The sensations inside her swelled, and then there was one deep last push and his seed spilled into her. She opened her mouth, her breath releasing – while his body shuddered. Then his weight came down onto her and she held him as he lay still for a moment.
He brushed a kiss on her cheek before lifting off her and laying on his side. She did her best to right her clothes, then lay with her back to him.
‘I love you,’ he whispered into her hair.
Tears slipped from Ellen’s eyes.
‘Are you well?’ He could not have seen her tears, though perhaps he had sensed them.
‘Yes, I am well.’ She was. She was happier than she had ever been; no matter the oddness of his world she could still feel the intensity of his love for her.
‘Sleep now.’
She understood there were two sides to Paul; here he must mostly be the soldier, but even so, there would be moments when the other half of him could be expressed – the man who loved and needed her.
She fell asleep in his embrace, and she slept well.
8
Ellen sat with a quill poised in her fingers, and an empty page lay on the oak table before her. After four weeks in Cork, the weather had not been good enough to sail. She had written to her mother and to Penny to tell them where she was. She had told her mother she was well, but impatient to complete their journey. To Penny she had written a dozen amusing little stories of her adventures, describing Paul’s men and their atrocious ability to maintain polite language in her hearing – and about the women, who were kind and supportive yet kept their distance.
She had a woman to help her now, as a maid, cook, washerwoman and everything else, though currently, while they lived in the inn, her only duties were as a companion and ladies’ maid.
Ellen stared at the blank page. She wanted to write to her father, but she had no idea what to say. The quill twirled in her fingers. No words came.
She looked through the window at the busy street. Paul was restless. He wanted to be on his way. The waiting was difficult.
Words came at last. She looked back at the paper and dipped the quill in the ink then wiped the nib clear of drops, before writing simply.
Dear Father,
I hope you will forgive me for marrying Paul. But I am happy. We are happy. I have told Mama how we are waiting to sail to America, but the winds will not calm enough to allow it. I think we shall be here another couple of weeks, if you wish to write to me before we leave, I have given you my address.
Your daughter,
Eleanor
She looked at the words for a moment. In the past she would have written, your obedient daughter, but today she was his disobedient daughter and she could hardly write that. She blotted the ink, then folded the letter, struck a flint and sealed it by heating the edge of a small block of red wax over the flame until a few drops fell on the folded page. She used Paul’s seal, pressing the small pendant he had loaned to her into the wax.
Once she had addressed the letter, she placed it with the others, fetched her cloak, then went in search of her maid, to ask the woman to accompany her to the posting inn. She could ask the woman to take them, but Ellen wished to stretch her legs, and Paul would not be back until dinner.
* * *
Ellen stood on the edge of the harbour wall watching the waves crash against it. The sea was still too angry for the ships to sail. Foam and spray spewed over the top of the wall as the waves hit it, and tiny droplets of salty water blew into her face.

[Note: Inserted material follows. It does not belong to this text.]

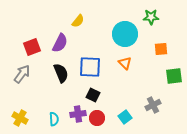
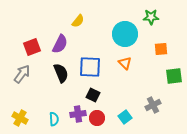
purple semicircle: moved 1 px down
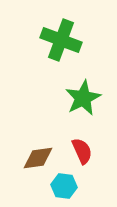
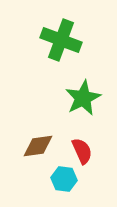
brown diamond: moved 12 px up
cyan hexagon: moved 7 px up
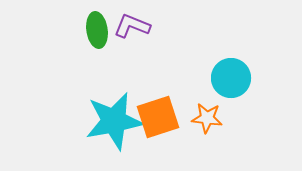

This was her favourite thing to do, to come down to the harbour and watch the sea. She liked to come during the hours Paul drilled his men because at this early hour, the harbour was less busy as long as the tide was out.
Another four weeks had passed and more since she had written to her family, but there had been no reply. Each day she looked out across the sea thinking of her mother and her sisters, wondering how they were, and what they thought of her desertion. Were they angry with her? Was that why they had not written? Ships reached Cork from England every week but no letters came.

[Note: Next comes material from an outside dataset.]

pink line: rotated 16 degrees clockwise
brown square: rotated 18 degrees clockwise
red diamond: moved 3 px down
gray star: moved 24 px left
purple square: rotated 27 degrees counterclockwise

Ellen stood for a little while longer, just watching the tug of war the tide played with the waves, throwing them against the harbour wall, before pulling them back.
She felt like the sea. She was happy with Paul, and this life had become normal, yet when they left for America it would be abnormal again. The part of her which missed her mother and her sisters still tried to pull her back.
Ellen turned her back on the water and faced her maid. The woman stood a few steps back. ‘Jennifer, I am sorry to leave you standing in the cold. We will go home.’ It was odd to call an inn home. An inn was not a home – yet they had been here for weeks.
When would she have a home again; if they were to always travel where would ever be home?
Paul is my home– and so the inn was home – that was the answer. She did not need a place, just him.